§ ÜBUNGSTEXT:
::::::::::
# Blender in Java



## ushit99 (18. Mai 2014)

Ich würde gerne ein fertiges Blender-3D Modell eines Roboters in Java anzeigen lassen. Der Roboter soll während der Programmausführung seine Gelenke bewegen können. Wie geht dass? Ich habe Blender vor 5 Minuten runtergeladen und demnach noch keine Ahnung. Wäre nat, wenn ihr mir helfen könntet!


----------



## Hestalon (19. Mai 2014)

Das einfachste was du dann tun kannst ist vermutlich die JMonkey-Engine zu verwenden, die hat schon einen Blender-Importer drin. Ansonsten musst du dir den selbst schreiben.


----------



## Charis (28. Jun 2017)

Hallo liebe Community!

Ich bin neu hier und hoffe, dass ich hier vielleicht eine Lösung für mein Problem finden kann  Sowohl in Java, als auch in JMonkey bin ich Einsteiger.

Dennoch habe ich mir als Ziel gesetzt, in Java ein kleines Programm zu schreiben. Es soll mit Hilfe der JMonkey-Engine meine selbst erstellten Blender Dateien anzeigen lassen.

Ich habe es bisher geschafft mein JME-3D-Fenster in mein Java JFrame einzubinden und meine gewünschten Swing Komponenten, wie JButtons und MenuBar, ebenfalls einzubauen.


Mein nächster geplanter Schritt wäre nun meine Blender-Datei in ein JButton einzufügen.

Mit der Ausgabe – dass der Button mein 3D-Objekt dann gleich auf meinen JM3-Fenster erscheinen lässt, wollte ich mich anschließend befassen.


-> Nun meine Frage 

Es gibt diverse Tutorials wie ich .txt- Dateien einbinde, ginge das auch mit 3D-Dateien wie die von Blender?
Ich weiß dass JME3 einen Import für Blender Dateien anbietet. Ich habe JME3 jedoch in Eclipse eingebunden und ich finde nichts, wie ich den Import jetzt noch nutzen kann.


Im Moment weiß ich also nicht weiter. Ich möchte keinen Code, nur vielleicht eine kleine Denkstütze, damit ich nicht mehr auf dem Schlauch stehe 

Vielen Dank im voraus,
Charis


----------



## JCODA (28. Jun 2017)

Hast du dir bereits https://jmonkeyengine.github.io/wiki/sdk/blender.html#usage durchgelesen?


----------



## Charis (28. Jun 2017)

oh vielen Dank für den Link! Warum ich den nicht gefunden habe weiß ich nicht 
Ich bin nun damit durch und anscheinend fehlt mir gerade irgendwie eine Grundlage um dass zu verstehen.
Ich denke ich beginne damit ersteinmal nur in JME3 mein Objekt anzeigen zu lassen und versuche es dann in meinem JFrme mit der JME3 anbindung.

Kleine Schritte sind wohl gerade einfacher für mich


----------



## JuKu (29. Jun 2017)

Ich wusste gar nicht, dass man die jMonkeyEngine in AWT / Swing einbinden kann...
Interessant!


----------



## Charis (4. Jul 2017)
::::::::::
§ BEREITGESTELLTES MATERIAL:

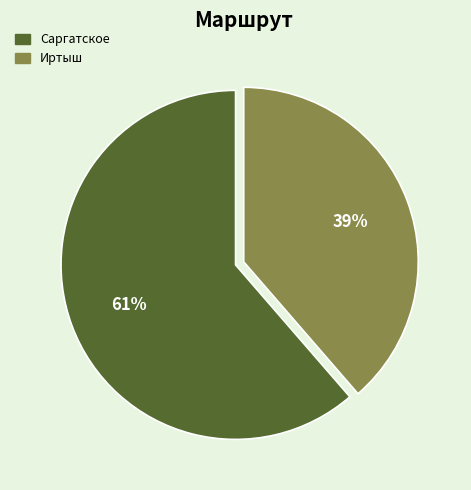

Combined, do Саргатское and Иртыш account for over 50%?

Yes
::::::::::
§ AUFGABE 1: Schreiben Sie aus dem Thread zu Blender in Java den Abschnitt zwischen "Ich würde gerne" und "(19. Mai 2014)" wortgetreu ab, beide Stellen eingeschlossen.
§ AUFGABE 2:
Beantworten Sie anhand des Threads zu Blender in Java diese Fragen:
(a) Wie lange vor seinem Beitrag hatte ushit99 Blender heruntergeladen?
(b) Welche Engine empfiehlt Hestalon als einfachsten Weg?
(c) In welche Entwicklungsumgebung hat Charis JME3 eingebunden?

§ ANTWORT 1:
Ich würde gerne ein fertiges Blender-3D Modell eines Roboters in Java anzeigen lassen. Der Roboter soll während der Programmausführung seine Gelenke bewegen können. Wie geht dass? Ich habe Blender vor 5 Minuten runtergeladen und demnach noch keine Ahnung. Wäre nat, wenn ihr mir helfen könntet!


----------



## Hestalon (19. Mai 2014)

§ ANTWORT 2:
(a) Vor 5 Minuten.
(b) Die JMonkey-Engine.
(c) In Eclipse.